The Swiss National Bank in a shock move on Thursday scrapped an exchange rate floor of 1.20 francs against the euro and slashed interest rates from minus 0.25 percent to minus 0.75 percent.
The franc soared against the euro and Swiss stocks plunged more than 13 percent by midday after the removal of the Swiss franc-euro floor was announced by the central bank.
After appreciating more than 30 percent, by mid-afternoon the franc was nearing parity with the euro (valued at 1.02 francs) and rose as much as 14 percent against the US dollar.
"The minimum exchange rate was introduced (in September 2011) during a period of exceptional overvaluation of the Swiss franc and an extremely high level of uncertainty on the financial markets," the SNB said in a statement.
"This exceptional and temporary measure protected the Swiss economy from serious harm," it said.

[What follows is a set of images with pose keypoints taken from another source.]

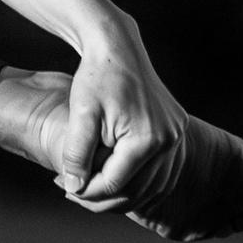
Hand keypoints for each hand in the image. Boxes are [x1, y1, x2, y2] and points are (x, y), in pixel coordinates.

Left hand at [63, 25, 189, 221]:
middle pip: (136, 189)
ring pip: (151, 184)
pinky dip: (138, 180)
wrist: (117, 46)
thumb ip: (76, 155)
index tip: (66, 189)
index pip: (115, 183)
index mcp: (147, 139)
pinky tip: (113, 179)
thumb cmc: (96, 77)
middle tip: (74, 192)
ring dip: (121, 192)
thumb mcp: (80, 116)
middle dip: (103, 196)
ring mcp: (176, 136)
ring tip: (90, 188)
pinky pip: (158, 169)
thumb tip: (74, 188)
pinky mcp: (174, 131)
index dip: (88, 191)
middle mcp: (168, 141)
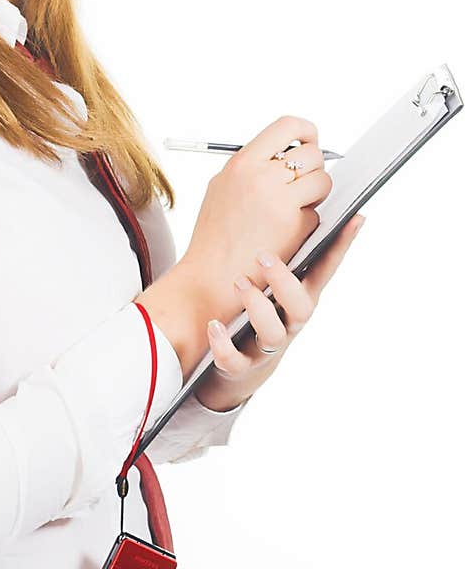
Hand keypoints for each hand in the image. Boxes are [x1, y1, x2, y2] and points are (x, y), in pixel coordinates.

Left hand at [192, 213, 366, 411]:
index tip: (354, 219)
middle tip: (264, 257)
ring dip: (256, 307)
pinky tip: (213, 325)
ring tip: (238, 282)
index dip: (342, 248)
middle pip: (303, 307)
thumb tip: (290, 202)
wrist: (237, 367)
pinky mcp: (241, 366)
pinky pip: (235, 361)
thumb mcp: (272, 284)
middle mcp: (288, 322)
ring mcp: (266, 346)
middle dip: (286, 282)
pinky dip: (223, 345)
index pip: (325, 271)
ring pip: (273, 333)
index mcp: (298, 297)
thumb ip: (281, 252)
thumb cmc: (255, 312)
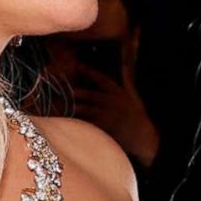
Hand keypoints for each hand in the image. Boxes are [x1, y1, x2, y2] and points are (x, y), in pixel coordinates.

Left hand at [71, 49, 159, 167]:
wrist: (143, 137)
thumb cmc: (138, 116)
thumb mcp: (134, 96)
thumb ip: (127, 80)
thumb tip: (124, 63)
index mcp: (119, 93)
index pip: (103, 79)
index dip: (90, 72)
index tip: (79, 66)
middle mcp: (111, 102)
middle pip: (89, 95)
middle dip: (75, 91)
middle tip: (60, 86)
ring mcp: (106, 116)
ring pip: (84, 109)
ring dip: (71, 106)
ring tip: (57, 104)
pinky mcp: (102, 128)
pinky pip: (85, 123)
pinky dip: (75, 121)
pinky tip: (64, 120)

"While the Swiss franc is still high, the overvaluation has decreased as a whole since the introduction of the minimum exchange rate," the central bank said.
"The economy was able to take advantage of this phase to adjust to the new situation."
The bank noted that the euro has "depreciated considerably against the US dollar and this, in turn, has caused the Swiss franc to weaken against the US dollar".
In these circumstances, the central bank said it concluded that enforcing and maintaining the minimum exchange rate for the Swiss franc against the euro is "no longer justified."
The bank was set to hold a press conference to further explain its actions at 1.15pm.
The unexpected decision caught business leaders off guard and angered those in the export sector, as well as unions who fear the decision will result in job losses.
"I'm lost for words," Nick Hayek, head of Swatch group, the Swiss watch giant, is quoted as saying by broadcaster RTS on its website.
Hayek said SNB President Thomas Jordan's surname is the same as the Jordan River — "what the BNS has provoked — it's a tsunami, as much for the export sector as for tourism but also for all of Switzerland".
The value of Swatch shares dropped 14 percent by noon.
Shares in Nestlé, the world's largest food company, dived by 7.5 percent and bank stocks also tumbled — Credit Suisse shares fell ten percent and those of UBS by 8.73 percent.
The move also caught financial experts by surprise.
"We did not expect this," UBS chief economist at UBS Daniel Kalt told German-language broadcaster SRF.
"I am in shock," Kalt said. "This is strong medicine."
Adding to the surprise is the fact that as recently as Monday, the SNB had maintained that it planned to prevent the franc from appreciating at all costs by continuing a policy it has pursued for more than three years.
"We are convinced that the floor rate will remain a pillar of our monetary policy," Jean-Pierre Danthine, the bank's vic-president said.
The about-face also took international observers by surprise, with one expert saying the move was an effort to counter deflation in Switzerland.